Prime Minister Mohammed Shia Al Sudani's government has been under pressure from Washington and its allies to rein in the militias and protect US forces and foreign diplomatic missions.

“The government is committed to protect the diplomatic missions and [to prevent] attacks against the US troops inside Iraq,” Interior Minister Lt Gen Abdul Amir Al Shammari told Al Arabiya Al Hadath news channel in an interview on Saturday.

“We were able to prevent several of these attacks and to seize a number of the rocket launchers,” Mr Al Shammari said, without giving further details.

Iraqi security forces have deployed forces to the areas from which the rockets are fired, he added.

“Our stance is firm, we will not allow the undermining of security or stability in Baghdad and other provinces.

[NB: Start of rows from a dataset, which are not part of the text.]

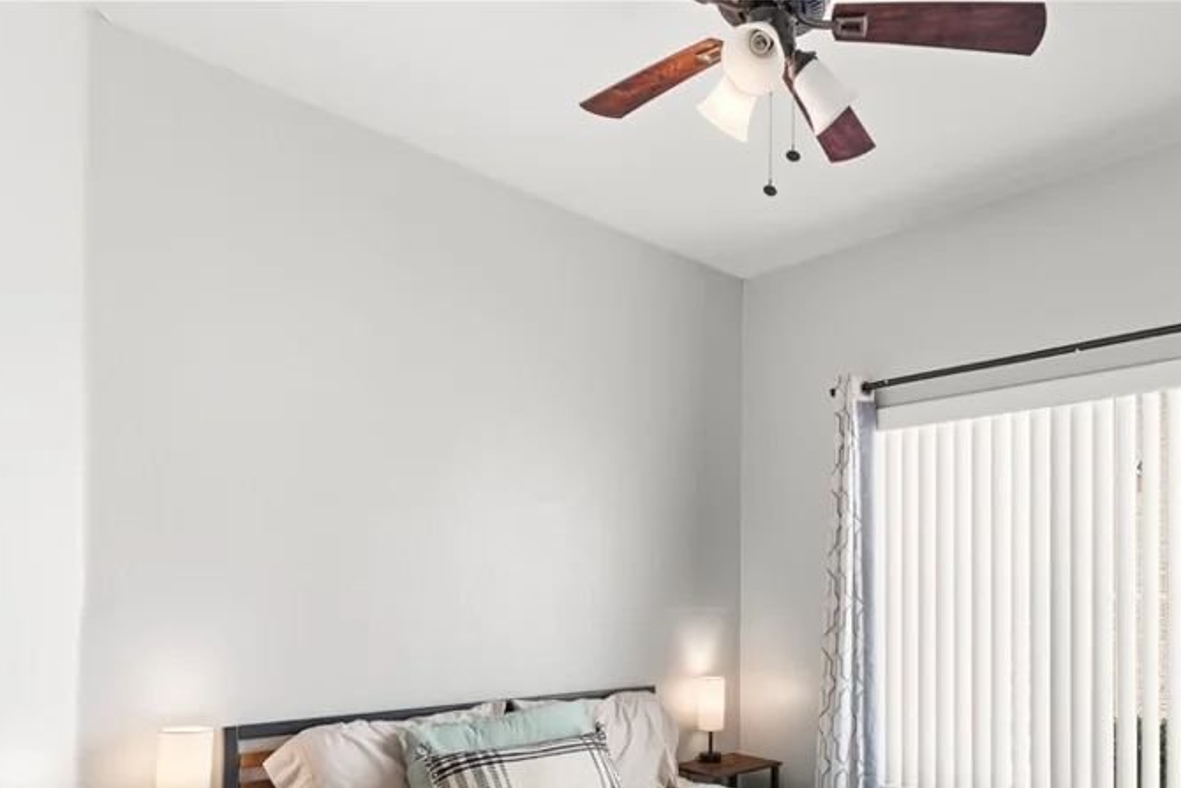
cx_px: 820
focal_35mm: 26
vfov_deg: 47.5
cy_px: 600
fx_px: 853
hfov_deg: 66.8
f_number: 8
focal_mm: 17
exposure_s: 1/20
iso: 400
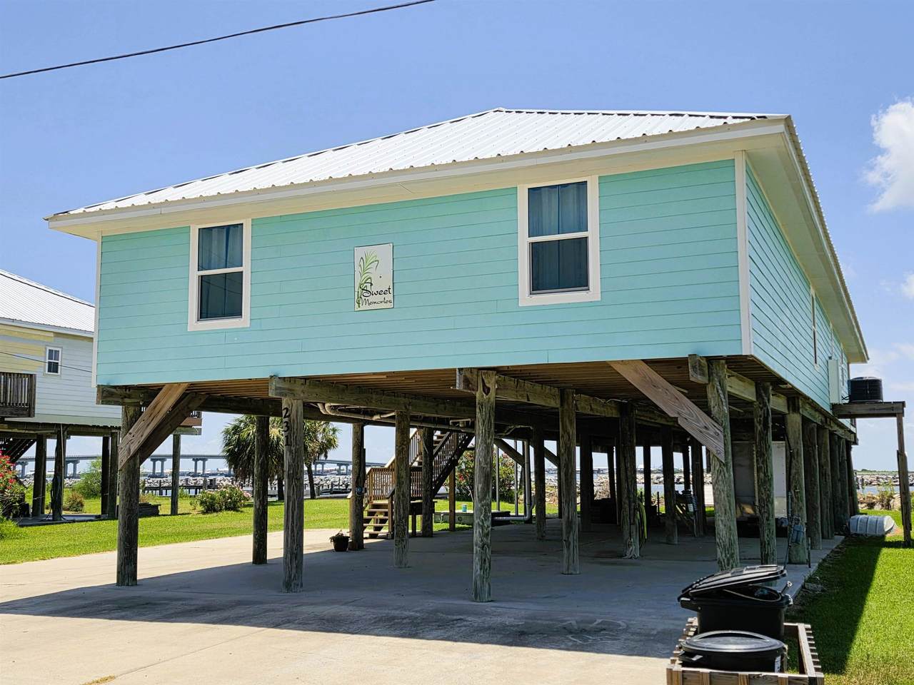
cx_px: 457
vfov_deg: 38.7
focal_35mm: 37
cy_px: 342
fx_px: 977
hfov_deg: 50.1
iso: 32
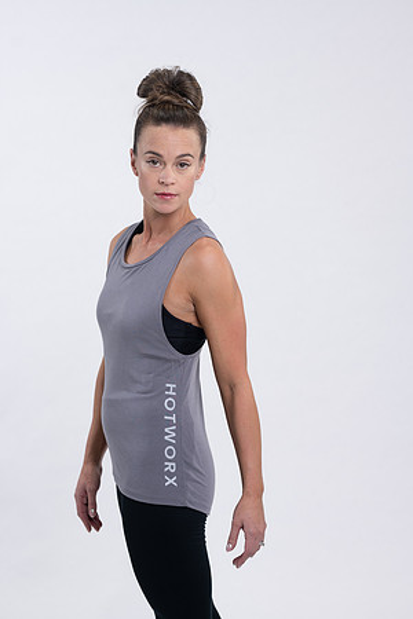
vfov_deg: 23.9
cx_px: 206
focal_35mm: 85
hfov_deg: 16.1
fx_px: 1463
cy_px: 310
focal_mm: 85
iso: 200
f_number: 4
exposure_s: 1/125
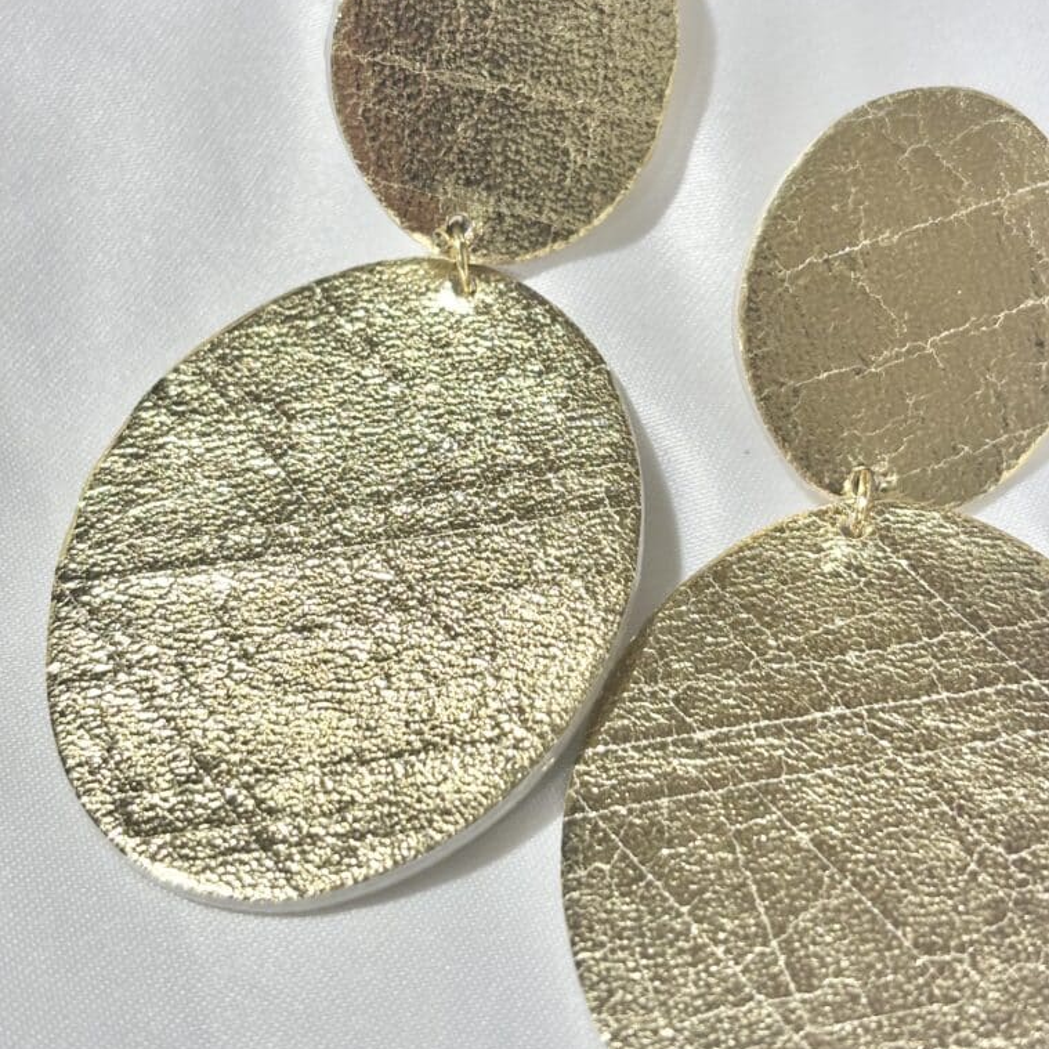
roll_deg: +7.7
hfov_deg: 27.7
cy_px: 404
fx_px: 2126
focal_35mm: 62
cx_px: 520
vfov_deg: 27.6
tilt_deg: -40.4
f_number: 1.6
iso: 32
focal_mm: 5.96
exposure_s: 1/238
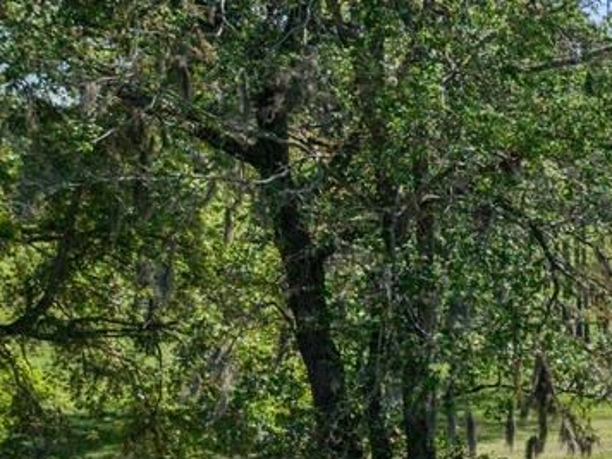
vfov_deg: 13.2
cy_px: 619
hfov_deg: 14.6
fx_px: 1909
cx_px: 1279
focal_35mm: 108
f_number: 1.8
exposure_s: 1/6000
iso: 240
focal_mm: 8.67
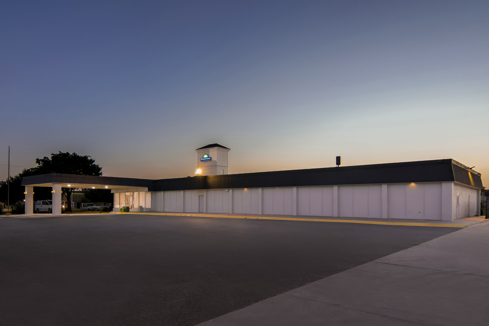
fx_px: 306
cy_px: 163
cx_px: 244
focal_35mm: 22
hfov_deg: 77.3
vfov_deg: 56.1
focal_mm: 15
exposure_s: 1/3
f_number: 8
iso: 100
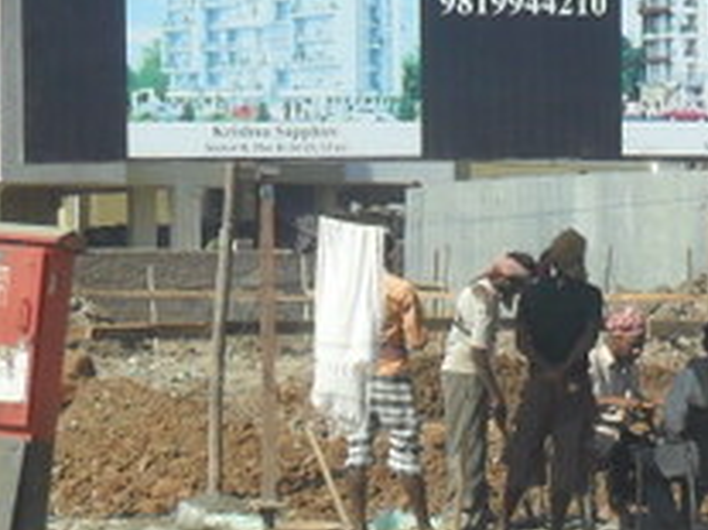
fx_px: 2923
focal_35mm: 143
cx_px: 564
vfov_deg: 10.3
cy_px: 390
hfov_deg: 13.7
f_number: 4
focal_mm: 6.6
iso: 100
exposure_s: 1/1000
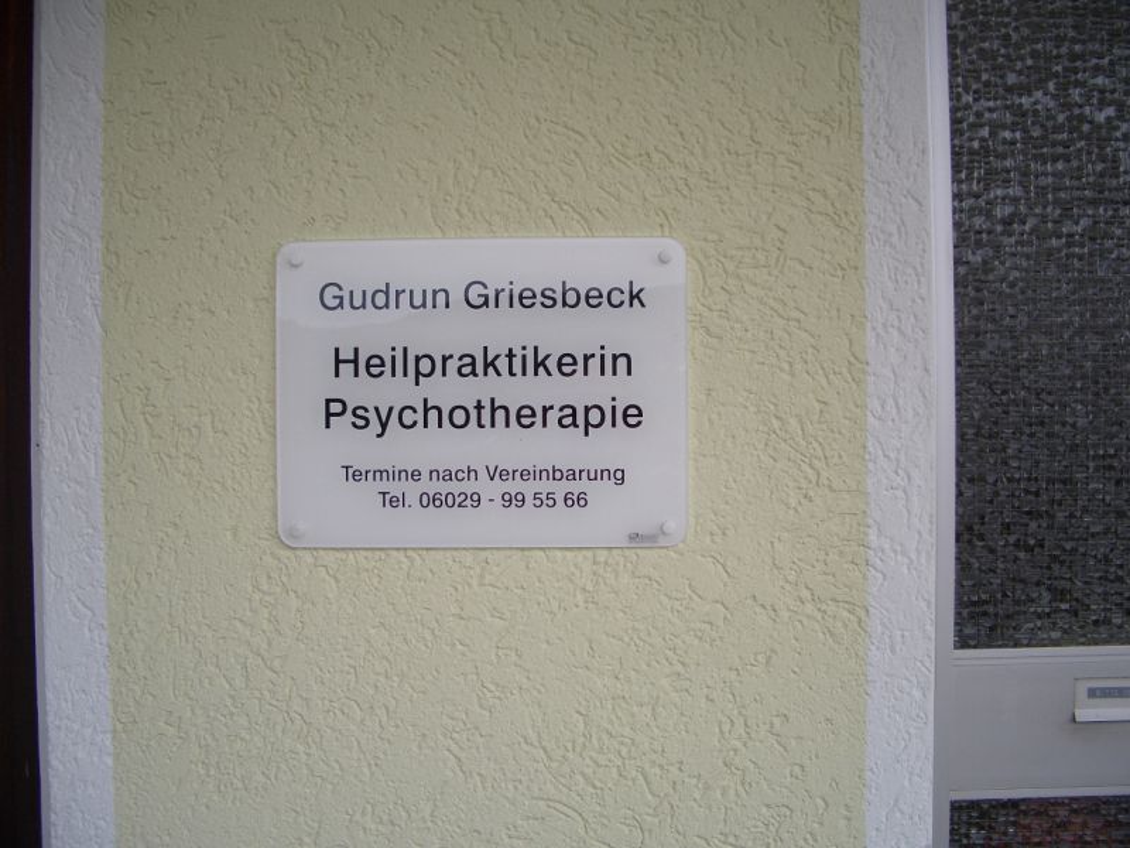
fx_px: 1143
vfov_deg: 40.7
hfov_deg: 52.6
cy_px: 424
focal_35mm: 35
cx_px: 565
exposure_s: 1/250
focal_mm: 5.8
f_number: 2.6
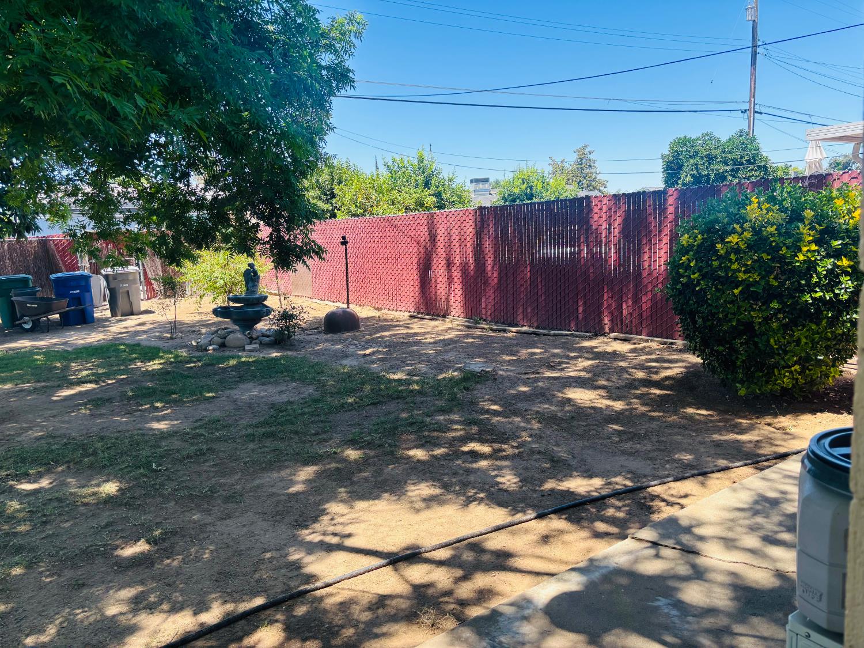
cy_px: 324
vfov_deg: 53.1
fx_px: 649
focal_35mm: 26
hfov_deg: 67.3
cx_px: 432
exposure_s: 1/799
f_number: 1.6
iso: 50
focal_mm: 5.96
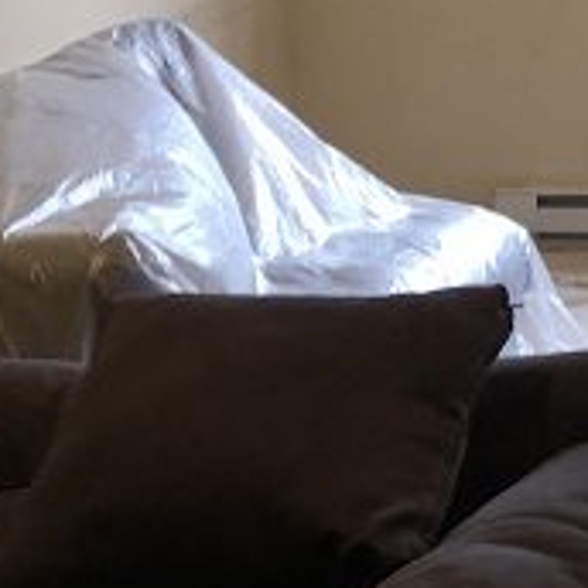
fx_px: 2210
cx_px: 1097
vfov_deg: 14.6
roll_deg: -1.0
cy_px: -140
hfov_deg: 13.4
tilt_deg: -4.2
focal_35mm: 115
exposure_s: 1/30
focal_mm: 3.99
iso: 40
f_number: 1.8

The security forces protect the citizens and vital facilities,” said Mr Al Shammari.

The US had only conducted retaliatory air strikes against militia sites in Syria since the Israel-Gaza war began.

But last week, they launched air strikes inside Iraq for the first time.

On Monday, US forces were attacked at Ain Al Asad airbase west of Baghdad and a US military AC-130 plane responded a few hours later, killing one Iran-backed militant linked to Kataib Hezbollah in Iraq.

The following day, the US struck the operations centre of the same group in Jurf Al Sakhar, south of Baghdad, killing eight militants and wounding five.

The militias have vowed to revenge but said they are committed to the four-day truce between Israel and Hamas which began on Friday.

Previously there had been a lull in attacks on US forces in Iraq since Mr Al Sudani took office last October.

Mr Al Sudani was nominated by the Co-ordination Framework, the largest political group in the Iraqi parliament which comprises powerful Iran-backed militias and political parties.

He has condemned the attacks and ordered Iraq's security forces to tackle rogue militias linked to Iran.

Kataib Hezbollah and other factions are part of the Popular Mobilisation Forces, an umbrella grouping of paramilitary groups consisting primarily of powerful Iran-backed militias.

Ostensibly, the government supervises the body, but in reality official security forces – such as the army and police – have limited control over them.